With the Egyptian media, which the 2011 Arab Spring freed, once again back in shackles, with the opposition activists, including tens of thousands of Brotherhood members in jail and with democratic dissent being interpreted as sedition and terrorism, the Sisi regime is doing what Mubarak had been doing for 30 long years. The Sisi regime may send Morsi, Brotherhood supreme guide Mohammed Badie and hundreds of other Brotherhood leaders to the gallows, just as Gamal Abdel Nasser sent the Brotherhood founder Hassan al Banna to the gallows in 1954.
Many Egyptian media outlets toeing the official line now call the Brotherhood members terrorists. The demonisation of the Brotherhood is an obvious attempt to win Western support for the yet to be completed brutal crackdown.
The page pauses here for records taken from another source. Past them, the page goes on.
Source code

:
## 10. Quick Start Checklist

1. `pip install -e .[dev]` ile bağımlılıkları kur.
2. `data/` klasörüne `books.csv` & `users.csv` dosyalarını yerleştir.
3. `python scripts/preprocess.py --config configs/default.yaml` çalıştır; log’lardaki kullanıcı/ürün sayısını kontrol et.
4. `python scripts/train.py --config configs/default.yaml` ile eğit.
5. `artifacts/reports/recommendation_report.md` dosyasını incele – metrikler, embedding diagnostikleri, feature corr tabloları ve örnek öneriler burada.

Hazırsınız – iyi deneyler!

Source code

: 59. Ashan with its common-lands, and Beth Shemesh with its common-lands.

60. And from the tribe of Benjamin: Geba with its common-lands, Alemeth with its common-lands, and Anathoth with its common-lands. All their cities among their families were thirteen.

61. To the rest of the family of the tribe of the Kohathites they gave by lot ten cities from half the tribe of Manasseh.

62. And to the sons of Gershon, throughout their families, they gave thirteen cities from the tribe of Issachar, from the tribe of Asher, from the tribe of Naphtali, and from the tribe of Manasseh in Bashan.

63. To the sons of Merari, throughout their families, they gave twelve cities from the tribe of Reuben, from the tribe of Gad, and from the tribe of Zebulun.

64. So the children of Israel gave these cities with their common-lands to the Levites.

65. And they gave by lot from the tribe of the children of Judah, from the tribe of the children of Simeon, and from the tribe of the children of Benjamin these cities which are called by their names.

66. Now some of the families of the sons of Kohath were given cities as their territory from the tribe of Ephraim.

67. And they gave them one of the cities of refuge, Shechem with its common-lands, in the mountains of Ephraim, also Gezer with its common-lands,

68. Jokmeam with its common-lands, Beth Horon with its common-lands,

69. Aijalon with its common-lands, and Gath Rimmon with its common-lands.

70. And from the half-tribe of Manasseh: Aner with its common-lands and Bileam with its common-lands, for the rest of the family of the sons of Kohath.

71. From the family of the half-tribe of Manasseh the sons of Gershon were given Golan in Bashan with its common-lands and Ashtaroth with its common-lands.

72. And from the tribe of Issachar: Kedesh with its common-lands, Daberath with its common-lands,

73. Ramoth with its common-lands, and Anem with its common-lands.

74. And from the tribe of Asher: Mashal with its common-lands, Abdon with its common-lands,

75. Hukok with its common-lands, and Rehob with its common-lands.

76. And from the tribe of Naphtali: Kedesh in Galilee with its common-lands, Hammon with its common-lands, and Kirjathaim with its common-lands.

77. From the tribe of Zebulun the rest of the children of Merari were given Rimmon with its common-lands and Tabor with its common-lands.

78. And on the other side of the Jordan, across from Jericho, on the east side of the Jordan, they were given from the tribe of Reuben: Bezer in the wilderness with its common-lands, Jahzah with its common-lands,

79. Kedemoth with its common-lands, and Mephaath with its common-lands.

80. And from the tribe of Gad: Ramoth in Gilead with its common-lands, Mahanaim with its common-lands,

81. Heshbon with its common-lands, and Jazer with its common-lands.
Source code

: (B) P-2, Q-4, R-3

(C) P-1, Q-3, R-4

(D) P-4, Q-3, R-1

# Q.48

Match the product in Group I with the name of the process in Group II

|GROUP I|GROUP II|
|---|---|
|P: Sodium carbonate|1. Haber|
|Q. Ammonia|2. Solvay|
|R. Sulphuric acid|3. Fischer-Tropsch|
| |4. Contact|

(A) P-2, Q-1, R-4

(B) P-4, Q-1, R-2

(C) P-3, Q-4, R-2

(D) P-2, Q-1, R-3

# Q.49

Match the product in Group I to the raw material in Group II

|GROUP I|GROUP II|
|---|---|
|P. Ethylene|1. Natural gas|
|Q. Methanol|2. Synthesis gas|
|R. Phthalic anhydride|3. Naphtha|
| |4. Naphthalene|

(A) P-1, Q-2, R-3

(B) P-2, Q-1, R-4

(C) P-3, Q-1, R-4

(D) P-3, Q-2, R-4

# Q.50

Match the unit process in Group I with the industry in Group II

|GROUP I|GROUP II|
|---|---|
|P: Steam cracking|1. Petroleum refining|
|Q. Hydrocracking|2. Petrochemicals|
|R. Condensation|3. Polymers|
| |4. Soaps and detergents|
An Egyptian General has told the Paris-based La Monde that they needed six months to liquidate or imprison all Brotherhood members, 3 million of them.
So Sisi is now fighting a war on terror, the enemy being Brotherhood terrorists, notwithstanding the fact that the popular grassroots movement won every election that was held since the February 2011 uprising. In this context, one wonders whether the attacks on several Coptic churches in Egypt and the slaying of policemen in Sinai this week by unknown Islamist terrorists were similar to what happened in the 1990s in Algeria following the victory of the Islamic Salvation Front (FIS) in the first round of the 1990 general elections.
Shaken by the FIS success, the Algerian military, with the support of the West, staged a coup, cancelled the elections and declared war on the FIS. To discredit the FIS in the eyes of the people, the state intelligence floated an outfit called the Armed Islamic Group (GIA) which colluded with the military in carrying out massacres in several villages, but the blame was squarely put on the outlawed FIS.
With the events in Egypt showing a similar trajectory, one wonders whether the most populous Arab country is crumbling under the Curse of the Mummy’s Tomb, as depicted in the 1964 movie. The Pharaoh has returned and the Arab Spring has become an Arab Winter while the Egyptians appear to be doomed to a political life without democracy -- and their fate is being decided by those in Washington, Tel Aviv and Riyadh.